The downside of this approach was that it took a considerable amount of time and dedication to produce these tests along with a coverage tool to make sure that the code was covered before refactoring started. The production of the tests was certainly tedious at times. These tests typically took one hour’s practice time and we would work as the same pair the following session to start refactoring and adding the new code.
On reflection a team could spend a lot of time producing extensive tests for a minor change in a small sub-system worth only a small amount to the business. If this was the only approach available then the cost may just have to be paid as the result of working with legacy code. However, other approaches may be available.
Golden Output Tests
Another approach was to take the existing program which runs through 30 days for a list of items covering all the existing item types and prints it to the console. By taking the output and saving it to a file – a golden output file – we were able to write a test that re-directed standard out from the console to a text buffer and compare this text buffer with the captured file. This test took slightly longer to write than a single individual test but once written we were left with 100% coverage according to our tool and could look at implementing and refactoring the existing code. Not a unit test at all but a characterisation test nonetheless.
From this point on we used a TDD approach to write a small test for one part of the behaviour of the new Legendary items and then implement it. We focused on the areas of the existing code base that we would like to add the new functionality to, add the functionality and then refactored the code to make it cleaner. We would only refactor the parts that we had changed and perhaps some small sections around the area of change. Repeat until all the new functionality had been added.
If our refactoring or new code failed the characterisation test then it was either a quick inspection told us the problem or ctnl-z before trying a smaller step. With this approach we were able to add the new functionality and refactor parts of the code well within a single practice session.

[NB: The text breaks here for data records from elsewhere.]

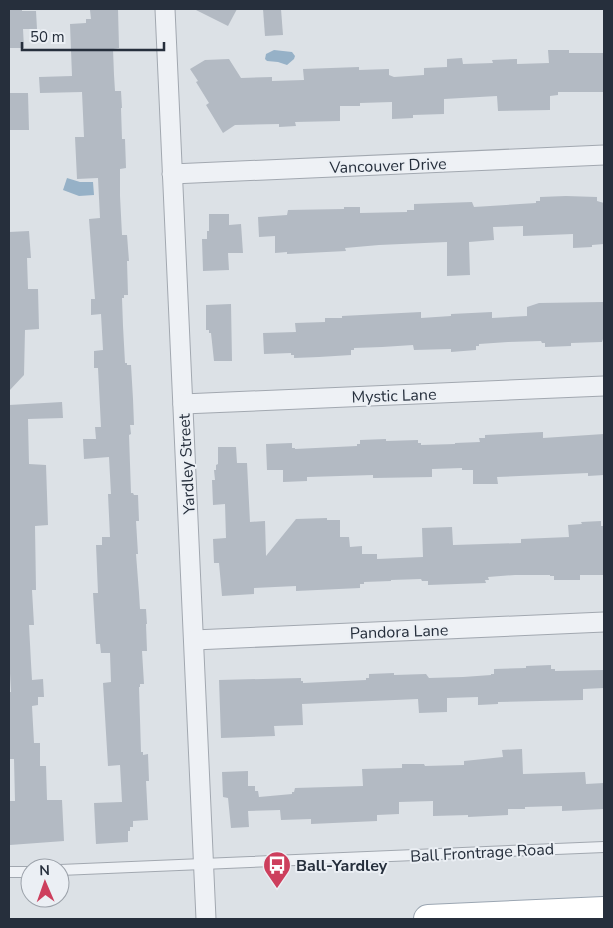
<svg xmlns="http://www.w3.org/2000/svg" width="613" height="928" font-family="'Nunito Sans',sans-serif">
  <rect width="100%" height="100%" fill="#dce1e6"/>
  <!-- water -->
  <g fill="#96b1c7">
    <polygon points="274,50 292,52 295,56 294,59 287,65 278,62 267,61 265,59 266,54"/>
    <polygon points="67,178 80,182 93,182 94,195 79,196 63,190"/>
  </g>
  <!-- building -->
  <g fill="#b3bac3">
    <polygon points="9,9 22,9 22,11 36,11 37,29 23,29 24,48 9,48"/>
    <polygon points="118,9 119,48 113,49 114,75 115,91 121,91 122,108 121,108 122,139 125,139 126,168 120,169 120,196 122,235 127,235 129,261 127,261 128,295 124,295 124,298 122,298 123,326 125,363 127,363 127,365 131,365 133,399 134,425 130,425 131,434 129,435 131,493 133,493 134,495 138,495 139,521 136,521 138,554 136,554 139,593 140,609 146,609 147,624 146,624 147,651 142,651 144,684 140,684 140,687 139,687 141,752 143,752 143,755 148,754 149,781 146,781 148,820 133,821 133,827 130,827 130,831 128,831 128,842 96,844 94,803 122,802 120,765 108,766 103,683 111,682 110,653 101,653 100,644 96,644 93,593 98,593 96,545 102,545 102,537 110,537 108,494 111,494 109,457 84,459 83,439 96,439 95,427 101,427 98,368 94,368 94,351 103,350 101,314 91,315 91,299 95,299 89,219 100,218 98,178 77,179 75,137 84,137 82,92 40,93 39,77 72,76 70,24 86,23 86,19 91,19 90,10"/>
    <polygon points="194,9 237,9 228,26"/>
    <polygon points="263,9 281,9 283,35 265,36"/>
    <polygon points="548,50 569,50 569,53 604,53 604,92 558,92 558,95 550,96 550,110 498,111 497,96 444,99 444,114 413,115 413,118 392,119 392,102 360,103 360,106 340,106 340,121 295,122 296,126 279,127 279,124 235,125 223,133 206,105 209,103 196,82 198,81 190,69 205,60 229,59 241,78 272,77 272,81 304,80 303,69 359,67 359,70 389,69 389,75 394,77 424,75 424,68 447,67 447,59 462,58 463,64 493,63 492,60 517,59 517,64 549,63"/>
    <polygon points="9,93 28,93 29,130 9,130"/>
    <polygon points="566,196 597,197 597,201 604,203 604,244 592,245 592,247 573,248 573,234 523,236 523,226 493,227 494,240 469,242 470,275 447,276 447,242 379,245 345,248 346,251 287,254 287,252 275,253 275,236 259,237 258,217 287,215 288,210 344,209 344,207 360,207 360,213 407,212 407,210 414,210 414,204 472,202 474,207 536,203 536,201 540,201 540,197"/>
    <polygon points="209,214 229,214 229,225 241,224 243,253 228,253 229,270 203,271 202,239 207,239 207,231 209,231"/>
    <polygon points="29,231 31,258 27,258 28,289 38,289 39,329 25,330 24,375 9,391 9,232"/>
    <polygon points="604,302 604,339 603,339 602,342 571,343 571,346 545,347 545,343 542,343 541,341 508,342 479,344 479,346 476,346 476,350 451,352 451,349 414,350 413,345 382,347 354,348 354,350 351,350 351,355 319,357 294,358 294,355 291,355 291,353 264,354 263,333 296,332 295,323 325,322 325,318 342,318 342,316 421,312 421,318 451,316 451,314 492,312 492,318 527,316 527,307 539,303"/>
    <polygon points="231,304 232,361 214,361 211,333 209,333 209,330 206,330 206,305"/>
    <polygon points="62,402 63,418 28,419 29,464 46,465 48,525 35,526 36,590 32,590 34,625 29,625 31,663 32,680 43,679 44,697 38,697 38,705 32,706 34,743 40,743 40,766 46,766 47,800 62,800 64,841 10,845 9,801 15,801 14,759 9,759 9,692 11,692 9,655 9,405"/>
    <polygon points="543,432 543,438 604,434 604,475 588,476 588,473 497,477 498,484 473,484 473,470 462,470 462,468 432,469 432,477 373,478 373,475 307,477 307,481 283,482 283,470 267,470 266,444 292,443 292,448 295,448 295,449 357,446 357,444 360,444 360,440 386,439 386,441 418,440 418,443 421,443 421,445 455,444 455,443 480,442 479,438 485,438 485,435"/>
    <polygon points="218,447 236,447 237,463 247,463 250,522 265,521 266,556 296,519 327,518 327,520 340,520 340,537 349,537 350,547 362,546 362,554 377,554 377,559 423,557 422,528 452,527 453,545 521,543 521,539 569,537 568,525 582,524 581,522 601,521 601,526 604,526 604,575 580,575 580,580 554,580 554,576 550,576 550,575 515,575 488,577 489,580 485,580 486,583 428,585 428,581 422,581 421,579 391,580 391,581 364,582 364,584 360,584 360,588 296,591 296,586 254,588 254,594 222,596 219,563 214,563 213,539 226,538 225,504 213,505 212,480 215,480 214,470 216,470 216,465 218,464"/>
    <polygon points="551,665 551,669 555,669 555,671 604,670 604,688 583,689 583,700 498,702 498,704 478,705 478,697 447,698 447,712 419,713 418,699 302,704 303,725 274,726 275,736 221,738 219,680 301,678 301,681 303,681 303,683 366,680 366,678 369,678 369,674 394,673 394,675 426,674 429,678 463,677 491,675 491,674 494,674 494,669 526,668 526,666"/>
    <polygon points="522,749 523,774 585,772 586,784 604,783 604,809 562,811 562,806 525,807 525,809 508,809 508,815 468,817 468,815 433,816 433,801 399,802 399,814 377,815 377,821 311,824 311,819 281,820 280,810 248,811 249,827 231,828 228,798 223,797 222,772 248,771 248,786 255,786 255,791 258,791 259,797 292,794 292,792 294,792 295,788 363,786 362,769 402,768 402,764 424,764 425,766 464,765 464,761 503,757 502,750"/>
  </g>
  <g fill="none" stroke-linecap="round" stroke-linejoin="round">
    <!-- lane casing -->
    <g stroke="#a2a8b0" stroke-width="12">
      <g id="lane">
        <polyline points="60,870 604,847"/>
        <polyline points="9,872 30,872"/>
      </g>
    </g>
    <!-- street casing -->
    <g stroke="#a2a8b0" stroke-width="21">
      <g id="street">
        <polyline points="165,9 206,919"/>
        <polyline points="172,174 604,155"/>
        <polyline points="183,404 604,386"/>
        <polyline points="194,640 604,622"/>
      </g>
    </g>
    <!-- primary casing -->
    <g stroke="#9ba6b2" stroke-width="30">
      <polyline id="primary" points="428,919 604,911"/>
    </g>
    <!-- lane -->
    <use href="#lane" stroke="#eef1f5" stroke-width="10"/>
    <!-- street -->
    <use href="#street" stroke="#eef1f5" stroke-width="19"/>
    <!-- primary -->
    <use href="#primary" stroke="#fff" stroke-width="28"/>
  </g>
  <!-- icons -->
  <defs>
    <g id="bus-pin" transform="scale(1.4375)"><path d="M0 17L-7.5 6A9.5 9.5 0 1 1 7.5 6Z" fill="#cd3f5d" stroke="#ebeff4"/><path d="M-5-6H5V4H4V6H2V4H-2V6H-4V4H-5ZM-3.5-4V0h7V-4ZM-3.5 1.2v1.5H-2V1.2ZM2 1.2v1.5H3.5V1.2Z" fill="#fff"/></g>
  </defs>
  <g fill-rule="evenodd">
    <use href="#bus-pin" x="277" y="865"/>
  </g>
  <g text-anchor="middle" stroke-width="4" stroke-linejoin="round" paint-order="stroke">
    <!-- street labels -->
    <g font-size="16" fill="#262f3c" stroke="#ebeff4">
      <text transform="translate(388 165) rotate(-2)" y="6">Vancouver Drive</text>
      <text transform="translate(394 395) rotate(-2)" y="6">Mystic Lane</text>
      <text transform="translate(186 464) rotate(-93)" y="6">Yardley Street</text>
      <text transform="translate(399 631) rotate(-2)" y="6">Pandora Lane</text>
      <text transform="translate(482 852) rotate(-3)" y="6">Ball Frontrage Road</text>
    </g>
    <!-- poi labels -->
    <g font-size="16" font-weight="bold" fill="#262f3c" stroke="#ebeff4" text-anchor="start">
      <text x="296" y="871">Ball-Yardley</text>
    </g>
  </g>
  <!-- border -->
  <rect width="613" height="928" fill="none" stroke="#262f3c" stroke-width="20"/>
  <!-- north arrow -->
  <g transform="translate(45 883) rotate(358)"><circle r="24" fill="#ebeff4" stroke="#9ca2aa"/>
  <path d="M0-4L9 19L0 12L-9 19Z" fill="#cd3f5d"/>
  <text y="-8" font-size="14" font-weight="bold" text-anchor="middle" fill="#262f3c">N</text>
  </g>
  <!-- scale -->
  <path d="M22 42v8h142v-8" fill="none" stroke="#262f3c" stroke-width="2.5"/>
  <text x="30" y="42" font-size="15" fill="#262f3c" stroke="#ebeff4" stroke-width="4" paint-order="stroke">50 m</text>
</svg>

Yet, our characterisation test did not serve as a good example of the expected behaviour of the system. Another developer could not take the test and start to understand the system with it. Only our coverage tool indicated that we had 100% coverage – with individual tests it was possible to take the system spec. and write each individual test to confirm it. Failures in the test did not point to a specific behaviour that had broken. Also, the approach made us just focus on the area of change – to make a reasonable clean change and relatively minor refactoring.
Comparision
The difference in approach between a test suite and a single edge based characterisation test is important when choosing to employ these approaches in production code. Both approaches bring the code under control and allow the system to be refactored where necessary. I find the difference is a judgement based on the needs of the business and the impact on the whole software system. If the module that needs changing is a small module with little history of change then the golden output approach would be a suitable starting point to bring the module under control and make suitable changes without spending undue effort for a small change.
Where the module is critical part of the software or is subject to repeated change then individual tests are more likely to be suitable. These tests are our aim – they should be fast to run, operate in isolation and isolate the behaviour under test. This investment is best made when we know that we will be making further changes to the module and want a good suite of tests to control the changes.

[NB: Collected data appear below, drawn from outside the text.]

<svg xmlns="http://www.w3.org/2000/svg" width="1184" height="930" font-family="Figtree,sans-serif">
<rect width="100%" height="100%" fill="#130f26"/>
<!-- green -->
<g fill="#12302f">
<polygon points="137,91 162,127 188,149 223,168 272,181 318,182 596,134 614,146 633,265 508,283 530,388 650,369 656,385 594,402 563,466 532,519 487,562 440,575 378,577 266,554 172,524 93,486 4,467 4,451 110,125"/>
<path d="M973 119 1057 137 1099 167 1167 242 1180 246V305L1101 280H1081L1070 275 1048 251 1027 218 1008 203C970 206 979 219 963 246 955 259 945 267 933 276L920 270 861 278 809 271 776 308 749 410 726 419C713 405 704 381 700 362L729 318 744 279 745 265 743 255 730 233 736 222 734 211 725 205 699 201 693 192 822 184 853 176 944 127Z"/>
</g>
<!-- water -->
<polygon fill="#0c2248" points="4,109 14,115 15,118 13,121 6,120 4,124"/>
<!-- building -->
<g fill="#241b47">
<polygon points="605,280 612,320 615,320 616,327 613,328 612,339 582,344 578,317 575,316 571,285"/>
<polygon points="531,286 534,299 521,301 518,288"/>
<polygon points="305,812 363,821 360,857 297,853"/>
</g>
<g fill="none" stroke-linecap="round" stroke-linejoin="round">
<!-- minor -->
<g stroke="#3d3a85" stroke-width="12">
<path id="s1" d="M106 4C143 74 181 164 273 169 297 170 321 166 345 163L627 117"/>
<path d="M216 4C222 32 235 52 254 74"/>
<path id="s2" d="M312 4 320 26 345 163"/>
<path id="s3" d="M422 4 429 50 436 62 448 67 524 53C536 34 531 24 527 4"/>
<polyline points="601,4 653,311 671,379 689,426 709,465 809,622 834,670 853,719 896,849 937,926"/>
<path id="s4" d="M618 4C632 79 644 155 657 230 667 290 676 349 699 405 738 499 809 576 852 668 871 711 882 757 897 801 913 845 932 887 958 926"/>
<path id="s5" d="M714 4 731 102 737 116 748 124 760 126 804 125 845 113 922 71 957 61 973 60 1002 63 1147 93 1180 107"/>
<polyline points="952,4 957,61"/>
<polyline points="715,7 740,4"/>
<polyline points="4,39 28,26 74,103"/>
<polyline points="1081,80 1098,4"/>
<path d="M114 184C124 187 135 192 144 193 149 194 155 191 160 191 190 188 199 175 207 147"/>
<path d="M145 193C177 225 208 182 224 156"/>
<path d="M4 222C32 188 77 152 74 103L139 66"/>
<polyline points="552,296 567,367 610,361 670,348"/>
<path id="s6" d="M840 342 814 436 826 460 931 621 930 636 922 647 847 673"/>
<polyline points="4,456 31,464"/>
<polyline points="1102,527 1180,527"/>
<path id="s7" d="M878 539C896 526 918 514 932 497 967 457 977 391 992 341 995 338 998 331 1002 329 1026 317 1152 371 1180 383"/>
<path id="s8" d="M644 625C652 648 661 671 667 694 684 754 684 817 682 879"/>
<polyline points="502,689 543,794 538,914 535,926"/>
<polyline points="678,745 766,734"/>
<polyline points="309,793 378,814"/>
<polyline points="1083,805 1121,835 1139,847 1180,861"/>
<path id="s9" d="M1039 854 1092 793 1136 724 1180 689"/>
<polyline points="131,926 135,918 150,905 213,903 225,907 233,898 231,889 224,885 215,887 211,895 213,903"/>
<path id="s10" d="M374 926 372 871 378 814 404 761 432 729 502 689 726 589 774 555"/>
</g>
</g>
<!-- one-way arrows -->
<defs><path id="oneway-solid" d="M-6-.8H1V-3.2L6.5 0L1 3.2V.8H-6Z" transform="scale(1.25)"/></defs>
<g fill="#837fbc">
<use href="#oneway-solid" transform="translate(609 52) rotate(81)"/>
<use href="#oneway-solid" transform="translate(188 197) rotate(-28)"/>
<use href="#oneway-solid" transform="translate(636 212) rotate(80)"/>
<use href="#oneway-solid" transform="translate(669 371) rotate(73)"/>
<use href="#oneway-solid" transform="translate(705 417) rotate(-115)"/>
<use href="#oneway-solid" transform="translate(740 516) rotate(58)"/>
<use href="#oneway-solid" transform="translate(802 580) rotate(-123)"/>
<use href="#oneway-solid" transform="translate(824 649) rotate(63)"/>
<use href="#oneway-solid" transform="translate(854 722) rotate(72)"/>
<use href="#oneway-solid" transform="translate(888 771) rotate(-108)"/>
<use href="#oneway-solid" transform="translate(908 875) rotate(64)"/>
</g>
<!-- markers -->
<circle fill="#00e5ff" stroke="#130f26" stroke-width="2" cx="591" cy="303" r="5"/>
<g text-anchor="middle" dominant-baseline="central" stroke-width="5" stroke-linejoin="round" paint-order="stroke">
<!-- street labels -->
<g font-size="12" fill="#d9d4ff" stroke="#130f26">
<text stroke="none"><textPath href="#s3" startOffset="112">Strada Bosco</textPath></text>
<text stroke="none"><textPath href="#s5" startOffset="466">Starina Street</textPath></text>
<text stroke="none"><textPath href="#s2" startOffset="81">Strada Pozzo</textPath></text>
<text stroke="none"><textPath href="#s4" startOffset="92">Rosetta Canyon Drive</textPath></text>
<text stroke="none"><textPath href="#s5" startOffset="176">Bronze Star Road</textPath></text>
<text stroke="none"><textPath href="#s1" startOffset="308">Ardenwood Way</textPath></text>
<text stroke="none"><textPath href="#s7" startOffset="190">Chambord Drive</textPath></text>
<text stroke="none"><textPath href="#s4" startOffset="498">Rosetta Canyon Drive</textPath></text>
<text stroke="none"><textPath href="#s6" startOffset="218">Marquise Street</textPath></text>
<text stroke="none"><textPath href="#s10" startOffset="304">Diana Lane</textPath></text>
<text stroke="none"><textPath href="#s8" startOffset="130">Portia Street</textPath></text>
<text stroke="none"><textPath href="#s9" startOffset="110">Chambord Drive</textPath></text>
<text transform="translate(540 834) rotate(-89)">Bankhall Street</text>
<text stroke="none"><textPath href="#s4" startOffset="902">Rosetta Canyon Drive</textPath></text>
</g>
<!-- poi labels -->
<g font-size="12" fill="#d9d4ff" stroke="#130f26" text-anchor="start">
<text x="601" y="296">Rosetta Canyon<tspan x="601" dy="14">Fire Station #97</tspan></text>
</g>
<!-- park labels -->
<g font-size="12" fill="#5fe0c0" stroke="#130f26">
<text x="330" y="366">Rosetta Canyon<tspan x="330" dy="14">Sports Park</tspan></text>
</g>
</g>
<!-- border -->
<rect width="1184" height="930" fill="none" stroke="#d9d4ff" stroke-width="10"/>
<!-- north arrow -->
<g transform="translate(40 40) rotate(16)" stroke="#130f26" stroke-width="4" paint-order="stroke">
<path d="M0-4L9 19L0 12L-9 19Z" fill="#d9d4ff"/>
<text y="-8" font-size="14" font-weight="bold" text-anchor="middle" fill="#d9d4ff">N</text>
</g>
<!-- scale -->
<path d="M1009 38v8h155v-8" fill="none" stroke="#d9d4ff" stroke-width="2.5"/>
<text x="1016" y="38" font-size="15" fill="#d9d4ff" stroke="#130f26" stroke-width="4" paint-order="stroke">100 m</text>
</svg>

Experience can be a judge for how to bring code under control. When choosing between techniques then lean principles would tend towards doing just enough to bring the code under control in the least time and defer the creation of individual tests until subsequent changes to the module are necessary.
(In order to introduce any of the tests very careful small changes without surrounding tests were necessary. See Michael Feather’s “Working Effectively with Legacy Code” for techniques for introducing a testing ‘seam’.)